# First Time Trip to Pensecola



## nitrobassett (Jul 17, 2013)

I will be making my first kayak fishing trip down to Pensacola Augs. 12th.
I have never fish down there out of a kayak, just fish fresh water up here in Missouri. 

I will be staying on Pensacola Beach. Is Little Sabine Bay worth fishing?

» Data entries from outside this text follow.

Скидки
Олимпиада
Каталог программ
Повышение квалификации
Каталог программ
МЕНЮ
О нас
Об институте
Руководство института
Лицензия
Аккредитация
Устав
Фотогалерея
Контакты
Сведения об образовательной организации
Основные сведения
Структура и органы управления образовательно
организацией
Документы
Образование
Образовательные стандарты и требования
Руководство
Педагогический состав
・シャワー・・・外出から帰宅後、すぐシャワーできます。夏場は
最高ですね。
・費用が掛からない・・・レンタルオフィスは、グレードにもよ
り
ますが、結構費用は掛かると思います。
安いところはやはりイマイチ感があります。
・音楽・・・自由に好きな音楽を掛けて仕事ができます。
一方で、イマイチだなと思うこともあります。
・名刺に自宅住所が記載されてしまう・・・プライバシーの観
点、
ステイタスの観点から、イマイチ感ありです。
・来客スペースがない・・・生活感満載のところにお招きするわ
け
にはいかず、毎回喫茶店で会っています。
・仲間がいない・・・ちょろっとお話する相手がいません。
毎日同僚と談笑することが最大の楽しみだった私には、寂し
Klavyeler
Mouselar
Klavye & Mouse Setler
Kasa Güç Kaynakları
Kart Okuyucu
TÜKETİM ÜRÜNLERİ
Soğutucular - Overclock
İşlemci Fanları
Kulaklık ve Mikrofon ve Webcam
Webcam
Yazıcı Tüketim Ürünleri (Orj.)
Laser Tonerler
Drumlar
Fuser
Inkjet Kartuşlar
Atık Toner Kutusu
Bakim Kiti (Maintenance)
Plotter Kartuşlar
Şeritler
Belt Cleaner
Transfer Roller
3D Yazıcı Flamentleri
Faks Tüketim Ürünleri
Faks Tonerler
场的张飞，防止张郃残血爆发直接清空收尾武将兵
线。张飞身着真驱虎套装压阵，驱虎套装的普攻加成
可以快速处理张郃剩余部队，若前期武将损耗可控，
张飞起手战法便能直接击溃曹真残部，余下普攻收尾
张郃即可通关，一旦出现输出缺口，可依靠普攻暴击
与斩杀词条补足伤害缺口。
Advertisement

Any hints, fishing spots would be greatly appreciated. I am looking to catch anything I can. Would love to hook up with a spec or red. 

Thanks

Looking to stay Inshore
:thumbup:


----------



## OTTE*DA*WORM (Feb 12, 2011)

Little Sabine Bay is the equivalent to a small pond. Do not waste your time. Fish Pensacola Bay. and some of the inlets around Pensacola, and Gulf Breeze. JMO - O*D*W


----------



## nitrobassett (Jul 17, 2013)

Where is a good launching point?


----------



## MrPhoShiz (Sep 22, 2010)

never fished little sabine but have always wanted to try it out just because. if you go west on Ft pickens Rd and before you enter the park on the Right hand side there is a parking lot. you can launch there and paddle out NE 100 yds past the snorkeling reef there is some bridge rubble there you can fish. ive pulled up keeper black seabass, baby snapper up to 12", big whiting, big white trout and speckled trout as well as trigger and some fat croakers. Other than that keep us posted about when your in town maybe some of us will be in the bay Bull fishing


----------



## aquatic argobull (Mar 2, 2009)

I've caught a bunch of trout on a gulp near sabine bay. Go out of the canal towards the bridge and there's some grass flats on the left. They're hit or miss. Use google earth or google maps with satellite and you can see the grass flats.


----------



## nitrobassett (Jul 17, 2013)

Awesome info, that will be my first stop, looks easy to get too. I will be down the whole week of Augst. 12th planning to get out every day:notworthy:


----------



## Magic Mike (Jun 30, 2009)

Depending on weather, you can also hit the 3mi Bridge at night or the rocks along Bayfront pkway. Shoreline Boat ramp flats are good as well


----------



## nitrobassett (Jul 17, 2013)

where is Shoreline Boat Ramp? 

thanks for the pointers


----------



## Magic Mike (Jun 30, 2009)

Shoreline drive is right before you turn off of Hwy 98 onto the Pensacola Beach (Bob Sykes) bridge. West of Santa Rosa Yacht Club


----------